Altricia emerged picture-perfect from her Mylor shed to complete sea trials where she proved herself as swift and technically brilliant under sail as she is beautiful – a full 50 years after she took her maiden voyage on the Clyde.

She is the shining apple of the eye for her distinguished seafaring owner, Peter Methven OBE, joined Mylor marine team to show her off at London’s ExCeL exhibition centre. Visitors were able to climb on board for a guided tour, as well as to enter an exclusive prize draw for the chance to win a winter’s shore-storage at Mylor Yacht Harbour.

“Altricia’s sailing trials where a real success,” said Henry Goldsmith, project manager of the marine team. “Bear in mind that none of us, Peter included, had ever sailed her before the trial and it was anyone’s guess how she’d perform. Fortunately she put our fears to rest: she pointed well, she was fast, powerful and steady. I think she wants to be sailed quite hard, heeled right over with rails in the water, and when she gets in the groove she absolutely charges.”

Altricia is a 40 foot McGruer classic yacht, built of African Mahogany in 1965 to the eight metre cruiser-racer formula. She arrived at Mylor Yacht Harbour in 2013 and in the hands of shipwrights Chris "Ollie" Oliver and Reed Downing, initially had everything below her waterline repaired. She has since undergone an intricate method of teak deck board and king plank fitting which involves no nailing or screwing, just gluing plank by plank – a process which maximises both the water-tight integrity and the smooth beauty of the deck.

“She is looking amazing and there are hardly any other yards in this country who could have laid her deck to this standard,” said Peter. “McGruer yachts were so well built and I feel proud to have been in the position to know what I wanted and to work closely with the Mylor team to bring this lovely vessel back to her former glory.”

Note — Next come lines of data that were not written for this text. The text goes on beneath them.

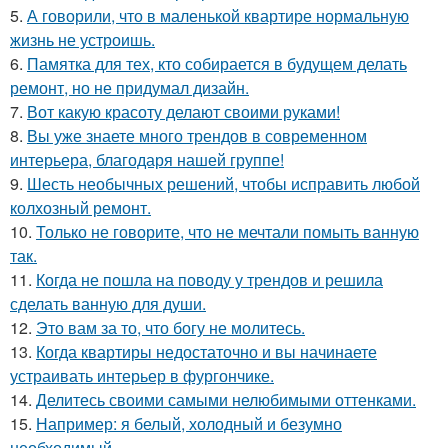
5.
А говорили, что в маленькой квартире нормальную
жизнь не устроишь.
6.
Памятка для тех, кто собирается в будущем делать
ремонт, но не придумал дизайн.
7.
Вот какую красоту делают своими руками!
8.
Вы уже знаете много трендов в современном
интерьера, благодаря нашей группе!
9.
Шесть необычных решений, чтобы исправить любой
колхозный ремонт.
10.
Только не говорите, что не мечтали помыть ванную
так.
11.
Когда не пошла на поводу у трендов и решила
сделать ванную для души.
12.
Это вам за то, что богу не молитесь.
13.
Когда квартиры недостаточно и вы начинаете
устраивать интерьер в фургончике.
14.
Делитесь своими самыми нелюбимыми оттенками.
15.
Например: я белый, холодный и безумно
необходимый.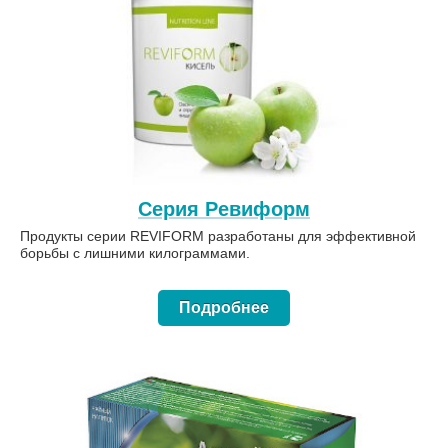
Серия Ревиформ
Продукты серии REVIFORM разработаны для эффективной
борьбы с лишними килограммами.
Подробнее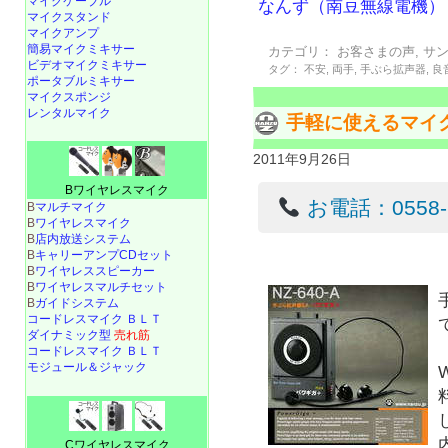
マイクケーブル
なんず（南豆無線電機）
マイクスタンド
マイクアンプ
簡易マイクミキサー
カテゴリ：
お客さまの声
,
サ
ビデオマイクミキサー
タグ：
不安
,
両手
,
手ぶら拡声器
,
良
ポータブルミキサー
マイクスポンジ
レンタルマイク
手軽に使えるマイ
2011年9月26日
Bワイヤレスマイク
お電話：0558-22
B
マルチマイク
B
ワイヤレスマイク
B
店内放送システム
B
キャリーアンプCDセット
B
ワイヤレススピーカー
B
ワイヤレスマルチセット
B
ガイドシステム
コードレスマイク ＢＬＴ
ダイナミック型
売れ筋
コードレスマイク ＢＬＴ
モジュール＆ジャック
Cワイヤレスマイク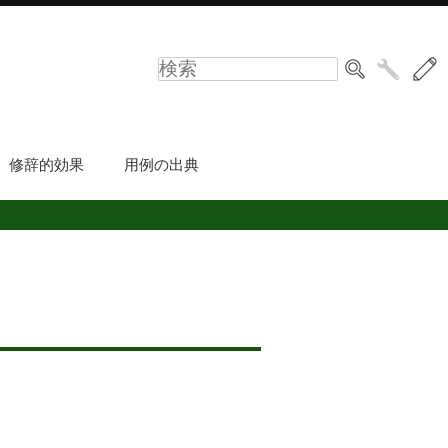
修辞的効果
用例の出典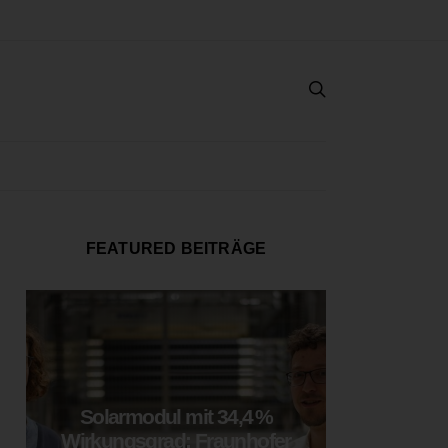
FEATURED BEITRÄGE
Solarmodul mit 34,4 %
LOOP
Wirkungsgrad: Fraunhofer
München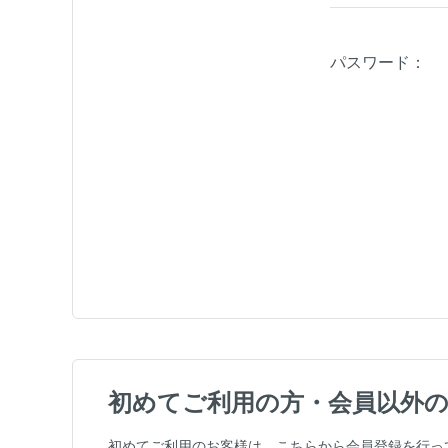
パスワード：
初めてご利用の方・会員以外
初めてご利用のお客様は、こちらから会員登録を行っ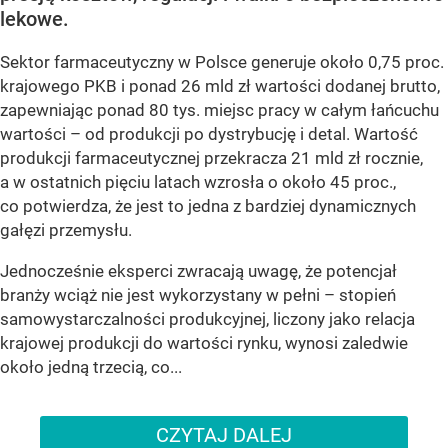
lekowe.
Sektor farmaceutyczny w Polsce generuje około 0,75 proc.
krajowego PKB i ponad 26 mld zł wartości dodanej brutto,
zapewniając ponad 80 tys. miejsc pracy w całym łańcuchu
wartości – od produkcji po dystrybucję i detal. Wartość
produkcji farmaceutycznej przekracza 21 mld zł rocznie,
a w ostatnich pięciu latach wzrosła o około 45 proc.,
co potwierdza, że jest to jedna z bardziej dynamicznych
gałęzi przemysłu.
Jednocześnie eksperci zwracają uwagę, że potencjał
branży wciąż nie jest wykorzystany w pełni – stopień
samowystarczalności produkcyjnej, liczony jako relacja
krajowej produkcji do wartości rynku, wynosi zaledwie
około jedną trzecią, co...
CZYTAJ DALEJ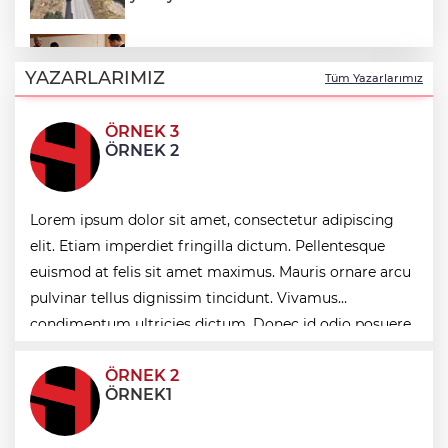
Ağrı'da toplu sünnet şöleni
YAZARLARIMIZ
Tüm Yazarlarımız
ÖRNEK 3
Avrupa Drama Buluşmaları gençleri
ÖRNEK 2
İzmir’de
Osmangazi’de geleceğin yüzücüleri
Lorem ipsum dolor sit amet, consectetur adipiscing
sertifikalarını aldı
elit. Etiam imperdiet fringilla dictum. Pellentesque
euismod at felis sit amet maximus. Mauris ornare arcu
pulvinar tellus dignissim tincidunt. Vivamus
Minik Hazar Ali, ilk kez “anne” dedi
condimentum ultricies dictum. Donec id odio posuere,
condimentum eros et, faucibus sapien. Praese
ÖRNEK 2
ÖRNEK1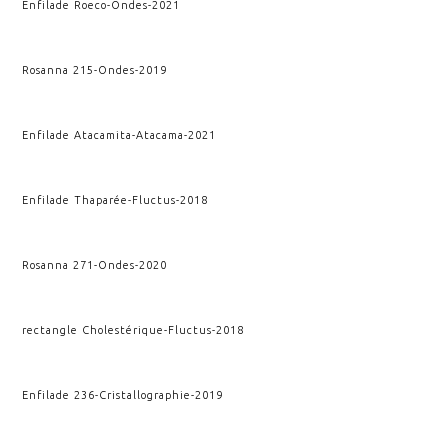
Enfilade Roeco
-
Ondes
-
2021
Rosanna 215
-
Ondes
-
2019
Enfilade Atacamita
-
Atacama
-
2021
Enfilade Thaparée
-
Fluctus
-
2018
Rosanna 271
-
Ondes
-
2020
rectangle Cholestérique
-
Fluctus
-
2018
Enfilade 236
-
Cristallographie
-
2019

Roger Graffy, managing director of Mylor Yacht Harbour, said: “We have the skills to match any vessel, ancient or modern, but to be entrusted with a rare classic yacht like Altricia is a real privilege. Our master craftsmen have decades of experience between them and a project like this allows us to nurture younger talent to make sure we take those brilliant classic skills into the future.”

In Altricia’s case the marine team’s skills were put to redesigning her mahogany cockpit, replacing her windows and converting her to a wheel steering system. She has had a full electrical rewire, installation of new electronics and systems, deck fittings and fairleads, rigging, hatches and winches – and a new mast and set of sails which take her back to her original rig plan.